Fomos os dois, intrigados, para a televisão sintonizada no acidente. Era Congonhas. A essa altura, algumas das outras televisões da redação começavam a sair do esporte. A editoria nacional, que daria a notícia do que quer que houvesse acontecido, entrou em alerta máximo: esse é o horário em que o fechamento do jornal está no auge, e em que qualquer fato novo pode significar mudanças drásticas na edição.
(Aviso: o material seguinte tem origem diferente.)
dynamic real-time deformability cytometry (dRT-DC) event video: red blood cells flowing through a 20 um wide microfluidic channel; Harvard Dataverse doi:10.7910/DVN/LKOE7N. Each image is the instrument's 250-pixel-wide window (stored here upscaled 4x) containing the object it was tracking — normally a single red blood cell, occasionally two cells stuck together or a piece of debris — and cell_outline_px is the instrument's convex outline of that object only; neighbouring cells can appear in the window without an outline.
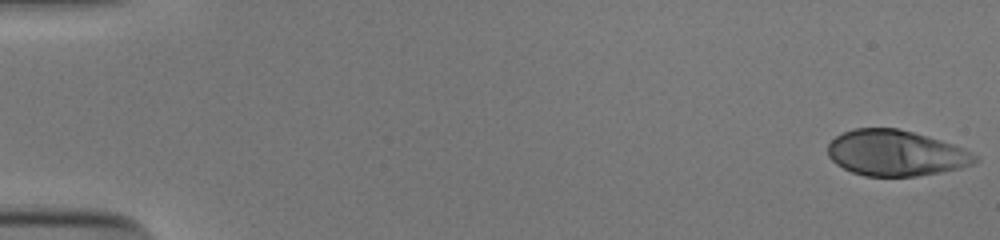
{"species": "human", "species_latin": "Homo sapiens", "temperature_condition": "cold", "stored_images_in_passage": 51, "camera_frame_rate_fps": 3000, "um_per_image_px": 0.085, "donor": {"sex": "male"}, "frame": {"image": 1, "passage_image": 1, "time_ms": 0.0, "image_size_px": [1000, 240], "cell_outline_px": [[980, 160], [972, 164], [960, 168], [940, 172], [916, 176], [864, 176], [852, 172], [836, 164], [828, 156], [828, 144], [836, 136], [844, 132], [856, 128], [896, 128], [912, 132], [940, 140], [952, 144], [976, 156]], "centroid_in_image_um": [76.1, 13.02], "position_along_channel_um": 8.9, "area_um2": 38.84}}
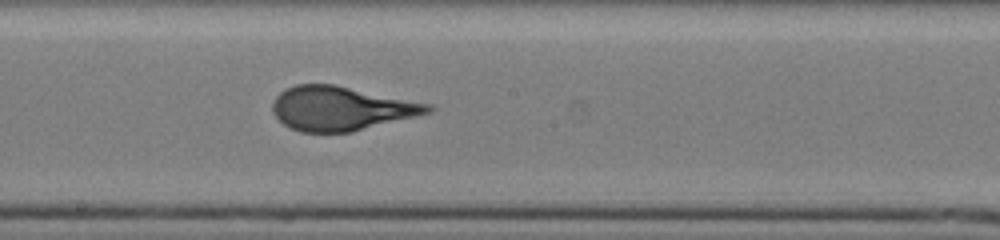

A ficha coletiva, porém, ainda não havia caído; ainda podíamos perguntar aos bolinhos de gente formados em frente às televisões se aquele era um grupo do Pan ou um grupo do acidente, e rir com isso. À medida em que nos dávamos conta das dimensões da tragédia, porém, a consternação tomava conta de todos, e as televisões iam, uma a uma, sendo mudadas para as transmissões de São Paulo. As brincadeiras que fizéramos minutos antes e as comemorações ruidosas pelas medalhas conquistadas no Pan pareciam parte de um passado muito remoto. Num daqueles filmes antigos de Hollywood, alguém teria gritado: “Parem as máquinas!”.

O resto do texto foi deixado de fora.